■ ACTIVITY
Arrange as a JSON list of strings, one string per line with blank lines omitted, the lines of the data beginning with the line that contains "Kód: PRO25000" and continuing through the end of the data.

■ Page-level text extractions
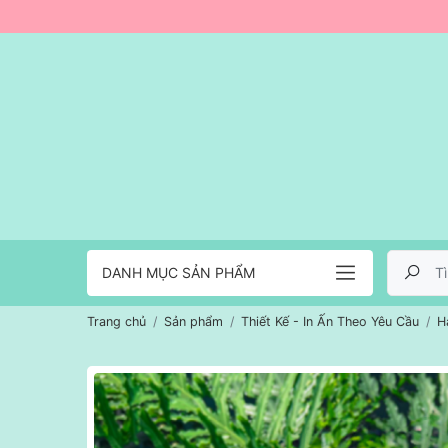
DANH MỤC SẢN PHẨM
Trang chủ
Sản phẩm
Thiết Kế - In Ấn Theo Yêu Cầu
H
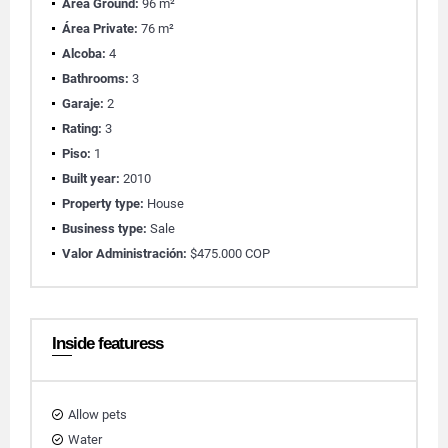
Área Ground:
96 m²
Área Private:
76 m²
Alcoba:
4
Bathrooms:
3
Garaje:
2
Rating:
3
Piso:
1
Built year:
2010
Property type:
House
Business type:
Sale
Valor Administración:
$475.000 COP
Inside featuress
Allow pets
Water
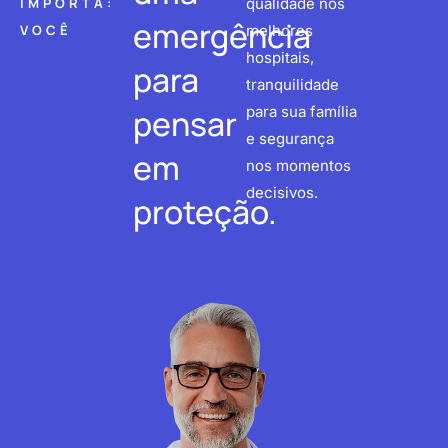
IMPORTA:
qualidade nos
emergência
VOCÊ
melhores
hospitais,
para
tranquilidade
pensar
para sua família
e segurança
em
nos momentos
decisivos.
proteção.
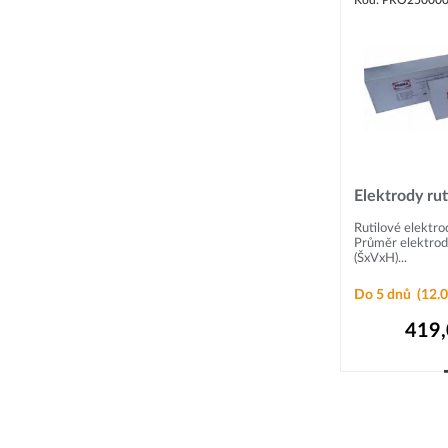
Kód: PRO25000
Elektrody rut
Rutilové elektr
Průměr elektrod
(ŠxVxH)...
Do 5 dnů
(12.0
419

■ TASK RESPONSE
[
  "Kód: PRO25000",
  "Elektrody rut",
  "Rutilové elektr",
  "Průměr elektrod",
  "(ŠxVxH)...",
  "Do 5 dnů",
  "(12.0",
  "419"
]